Dr. Sylvia Hill, Program Coordinator, has extensive international experience with human rights organizations. She is internationally recognized for her work in the anti-apartheid movement and as one of the organizers of the first historic visit by Nelson Mandela to the United States in 1990. One of her primary areas of expertise focuses on research and community organizing techniques to mobilize communities to address public safety and build community resilience. Dr. Hill publishes in the areas of international solidarity and social movements. She has also designed and implemented training programs in diversity for law and enforcement and management skills for mid-level managers in the area of Corrections. She serves as the co-principal investigator for the program grant, UDC/Homeland Security STEM Scholars program.
Dr. Sinclair Jeter has an extensive background focusing on the use of virtual worlds and agent-based computer modeling applications in the criminal justice field. His publications include research collaborations with students on virtual worlds and terrorism. He serves as the Co-Principal investigator for the program grant, UDC/Homeland Security STEM Scholars program. His professional career includes international development experiences in Asia, Africa and Latin America.
Professor Cotina Lane Pixley has background in research, training and evaluation, service and outreach to government agencies, community-based organizations, faith based organizations, and other non-profit entities. Her research interests lie in the areas of risk communication and community resilience, ranging from the development and utilization of effective risk communications and the examination of such communications to the examination of underserved population and their impact on recovery and resilience in disasters. She serves as the early career faculty support for the DHS Scientific Leadership Award Scholarship to the University of the District of Columbia.

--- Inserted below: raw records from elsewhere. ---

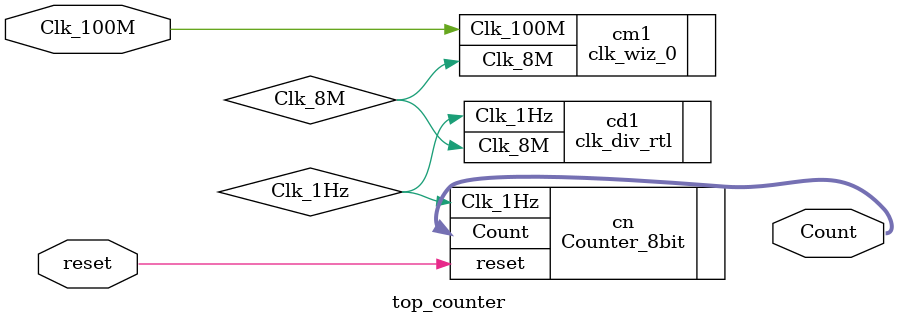
<source format=v>
`timescale 1ns / 1ps


module top_counter(
    input Clk_100M,
    input reset,
    output [7:0] Count
    );
    
    wire Clk_8M;
    wire Clk_1Hz;
    
  clk_wiz_0 cm1
   (
    // Clock out ports
    .Clk_8M(Clk_8M),     // output Clk_8M
   // Clock in ports
    .Clk_100M(Clk_100M));      // input Clk_100M
// INST_TAG_END ------ End INSTANTIATION Template ---------

    clk_div_rtl cd1(.Clk_8M(Clk_8M),.Clk_1Hz(Clk_1Hz));
    
    Counter_8bit cn(.Clk_1Hz(Clk_1Hz),.reset(reset),.Count(Count));
    
endmodule

</source>
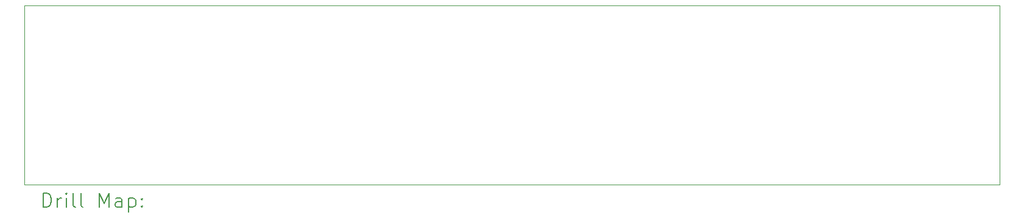
<source format=gbr>
%TF.GenerationSoftware,KiCad,Pcbnew,8.0.8*%
%TF.CreationDate,2025-05-04T21:01:16-05:00*%
%TF.ProjectId,Obstacle_detector,4f627374-6163-46c6-955f-646574656374,rev?*%
%TF.SameCoordinates,Original*%
%TF.FileFunction,Drillmap*%
%TF.FilePolarity,Positive*%
%FSLAX45Y45*%
G04 Gerber Fmt 4.5, Leading zero omitted, Abs format (unit mm)*
G04 Created by KiCad (PCBNEW 8.0.8) date 2025-05-04 21:01:16*
%MOMM*%
%LPD*%
G01*
G04 APERTURE LIST*
%ADD10C,0.050000*%
%ADD11C,0.200000*%
G04 APERTURE END LIST*
D10*
X1250000Y-1200000D02*
X14800000Y-1200000D01*
X1250000Y-3700000D02*
X1250000Y-1200000D01*
X14800000Y-1200000D02*
X14800000Y-3700000D01*
X14800000Y-3700000D02*
X1250000Y-3700000D01*
D11*
X1508277Y-4013984D02*
X1508277Y-3813984D01*
X1508277Y-3813984D02*
X1555896Y-3813984D01*
X1555896Y-3813984D02*
X1584467Y-3823508D01*
X1584467Y-3823508D02*
X1603515Y-3842555D01*
X1603515Y-3842555D02*
X1613039Y-3861603D01*
X1613039Y-3861603D02*
X1622562Y-3899698D01*
X1622562Y-3899698D02*
X1622562Y-3928269D01*
X1622562Y-3928269D02*
X1613039Y-3966365D01*
X1613039Y-3966365D02*
X1603515Y-3985412D01*
X1603515Y-3985412D02*
X1584467Y-4004460D01*
X1584467Y-4004460D02*
X1555896Y-4013984D01*
X1555896Y-4013984D02*
X1508277Y-4013984D01*
X1708277Y-4013984D02*
X1708277Y-3880650D01*
X1708277Y-3918746D02*
X1717801Y-3899698D01*
X1717801Y-3899698D02*
X1727324Y-3890174D01*
X1727324Y-3890174D02*
X1746372Y-3880650D01*
X1746372Y-3880650D02*
X1765420Y-3880650D01*
X1832086Y-4013984D02*
X1832086Y-3880650D01*
X1832086Y-3813984D02*
X1822562Y-3823508D01*
X1822562Y-3823508D02*
X1832086Y-3833031D01*
X1832086Y-3833031D02*
X1841610Y-3823508D01*
X1841610Y-3823508D02*
X1832086Y-3813984D01*
X1832086Y-3813984D02*
X1832086Y-3833031D01*
X1955896Y-4013984D02*
X1936848Y-4004460D01*
X1936848Y-4004460D02*
X1927324Y-3985412D01*
X1927324Y-3985412D02*
X1927324Y-3813984D01*
X2060658Y-4013984D02*
X2041610Y-4004460D01*
X2041610Y-4004460D02*
X2032086Y-3985412D01*
X2032086Y-3985412D02*
X2032086Y-3813984D01*
X2289229Y-4013984D02*
X2289229Y-3813984D01*
X2289229Y-3813984D02*
X2355896Y-3956841D01*
X2355896Y-3956841D02*
X2422563Y-3813984D01*
X2422563Y-3813984D02*
X2422563Y-4013984D01*
X2603515Y-4013984D02*
X2603515Y-3909222D01*
X2603515Y-3909222D02*
X2593991Y-3890174D01*
X2593991Y-3890174D02*
X2574944Y-3880650D01*
X2574944Y-3880650D02*
X2536848Y-3880650D01*
X2536848Y-3880650D02*
X2517801Y-3890174D01*
X2603515Y-4004460D02*
X2584467Y-4013984D01*
X2584467Y-4013984D02*
X2536848Y-4013984D01*
X2536848Y-4013984D02*
X2517801Y-4004460D01*
X2517801Y-4004460D02*
X2508277Y-3985412D01*
X2508277Y-3985412D02*
X2508277Y-3966365D01*
X2508277Y-3966365D02*
X2517801Y-3947317D01*
X2517801Y-3947317D02*
X2536848Y-3937793D01*
X2536848Y-3937793D02*
X2584467Y-3937793D01*
X2584467Y-3937793D02*
X2603515Y-3928269D01*
X2698753Y-3880650D02*
X2698753Y-4080650D01*
X2698753Y-3890174D02*
X2717801Y-3880650D01*
X2717801Y-3880650D02*
X2755896Y-3880650D01*
X2755896Y-3880650D02*
X2774944Y-3890174D01*
X2774944Y-3890174D02*
X2784467Y-3899698D01*
X2784467Y-3899698D02*
X2793991Y-3918746D01*
X2793991Y-3918746D02*
X2793991Y-3975888D01*
X2793991Y-3975888D02*
X2784467Y-3994936D01*
X2784467Y-3994936D02*
X2774944Y-4004460D01*
X2774944Y-4004460D02*
X2755896Y-4013984D01*
X2755896Y-4013984D02*
X2717801Y-4013984D01*
X2717801Y-4013984D02*
X2698753Y-4004460D01*
X2879705Y-3994936D02*
X2889229Y-4004460D01*
X2889229Y-4004460D02*
X2879705Y-4013984D01*
X2879705Y-4013984D02*
X2870182Y-4004460D01*
X2870182Y-4004460D02*
X2879705Y-3994936D01*
X2879705Y-3994936D02*
X2879705Y-4013984D01*
X2879705Y-3890174D02*
X2889229Y-3899698D01*
X2889229Y-3899698D02*
X2879705Y-3909222D01*
X2879705Y-3909222D02*
X2870182Y-3899698D01*
X2870182Y-3899698D02*
X2879705Y-3890174D01*
X2879705Y-3890174D02*
X2879705Y-3909222D01*
M02*

</source>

Career Pathways and Prospects
The Bachelor of Arts degree in Administration of Justice prepares you to pursue a career in law enforcement, paralegal work, corrections, public policy research, youth work, or the various entities of the criminal justice system. It also offers you an array of professional opportunities in non-profit research and community-based social service organizations and associations, as well as in the fields of Geographic Information Systems (GIS) and Forensics. This degree is also a valuable foundation upon which to pursue graduate studies, such as in the UDC Homeland Security Program or law school.